After Caltech, Letsou moved to St. Jude Children's Research Hospital in Memphis, Tenn., where he worked in the Department of Epidemiology and Cancer Control. There he developed computational tools to look for combinations of genetic variants associated with disease risk. Single-nucleotide polymorphisms (or SNPs) are locations in the genome at which alternate genetic variants confer small but significant risks for common diseases lacking an obvious causal mutation. SNPs form the basis of polygenic risk, a popular model which stratifies the population according to the number of risk variants an individual carries but does not take into account their combinatorial interactions. Letsou developed a pattern-mining algorithm to detect haplotypes—combinations of alleles on the same chromosome—enriched among individuals affected with disease. Using this method, he showed that a few top breast cancer risk SNPs are in fact poor tags for underlying rare, risk haplotypes of large effect, suggesting that the polygenic diseases may be more Mendelian than previously imagined.

Letsou's research at New York Tech aims to further the study of combinatorics in biology. With advances in parallel computing, it will be possible to study the association of hundreds of different variables with medically and biologically relevant outcomes. Equally important is developing sound statistical and physical models that make this information understandable to humans. Connecting the observed combinatorial associations with an underlying biological reality which may be noncommutative in nature is a long-term goal of his research program.

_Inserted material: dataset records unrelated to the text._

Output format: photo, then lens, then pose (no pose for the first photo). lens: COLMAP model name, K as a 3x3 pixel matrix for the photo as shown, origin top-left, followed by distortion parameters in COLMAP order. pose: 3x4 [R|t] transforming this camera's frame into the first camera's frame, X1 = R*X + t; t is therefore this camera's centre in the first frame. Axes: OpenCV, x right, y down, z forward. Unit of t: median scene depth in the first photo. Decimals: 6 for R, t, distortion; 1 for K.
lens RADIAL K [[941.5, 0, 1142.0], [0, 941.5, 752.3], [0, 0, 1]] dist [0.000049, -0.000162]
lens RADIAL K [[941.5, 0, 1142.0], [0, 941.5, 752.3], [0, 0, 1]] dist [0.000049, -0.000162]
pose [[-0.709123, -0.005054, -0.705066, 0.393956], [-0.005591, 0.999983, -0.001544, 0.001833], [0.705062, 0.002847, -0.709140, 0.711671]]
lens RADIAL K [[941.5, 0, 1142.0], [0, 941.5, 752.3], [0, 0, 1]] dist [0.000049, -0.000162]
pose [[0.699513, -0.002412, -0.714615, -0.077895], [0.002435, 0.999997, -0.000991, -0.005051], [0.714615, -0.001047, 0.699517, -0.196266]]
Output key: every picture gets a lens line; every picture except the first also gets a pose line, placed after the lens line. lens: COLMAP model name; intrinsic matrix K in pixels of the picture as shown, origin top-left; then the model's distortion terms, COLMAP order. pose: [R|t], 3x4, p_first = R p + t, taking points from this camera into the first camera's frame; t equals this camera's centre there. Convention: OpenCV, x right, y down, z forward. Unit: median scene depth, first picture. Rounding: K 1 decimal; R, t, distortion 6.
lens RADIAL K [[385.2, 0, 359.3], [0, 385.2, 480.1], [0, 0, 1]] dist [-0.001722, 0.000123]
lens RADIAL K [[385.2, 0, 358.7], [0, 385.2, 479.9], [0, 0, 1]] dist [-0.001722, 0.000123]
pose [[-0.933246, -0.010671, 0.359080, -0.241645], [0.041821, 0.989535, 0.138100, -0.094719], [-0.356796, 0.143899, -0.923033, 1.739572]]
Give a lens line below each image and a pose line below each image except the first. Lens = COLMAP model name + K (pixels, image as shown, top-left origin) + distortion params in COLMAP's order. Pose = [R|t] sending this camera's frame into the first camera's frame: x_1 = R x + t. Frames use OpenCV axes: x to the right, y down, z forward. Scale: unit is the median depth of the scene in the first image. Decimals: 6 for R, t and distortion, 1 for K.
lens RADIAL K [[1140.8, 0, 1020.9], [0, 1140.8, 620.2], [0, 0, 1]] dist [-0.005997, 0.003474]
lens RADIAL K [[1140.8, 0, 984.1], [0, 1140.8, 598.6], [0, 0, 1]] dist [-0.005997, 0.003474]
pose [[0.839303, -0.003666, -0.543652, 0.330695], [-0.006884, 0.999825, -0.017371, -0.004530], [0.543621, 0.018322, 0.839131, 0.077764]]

Recent Projects and Research

  • Rare-haplotype associations with breast cancer risk, combinatorial pattern mining and algorithm development
  • Theoretical biology of transcriptional regulation and autonomous development

Selected Publications

  • Letsou, W., Wang, F., Moon, W., Im, C., Sapkota, Y., Robison, L. L. & Yasui, Y. Potential misrepresentation of inherited breast cancer risk by common germline alleles (2022). Submitted.
  • Letsou, W. & Cai, L. Noncommutative biology: sequential regulation of complex networks. PLoS Comput Biol 12, e1005089 (2016).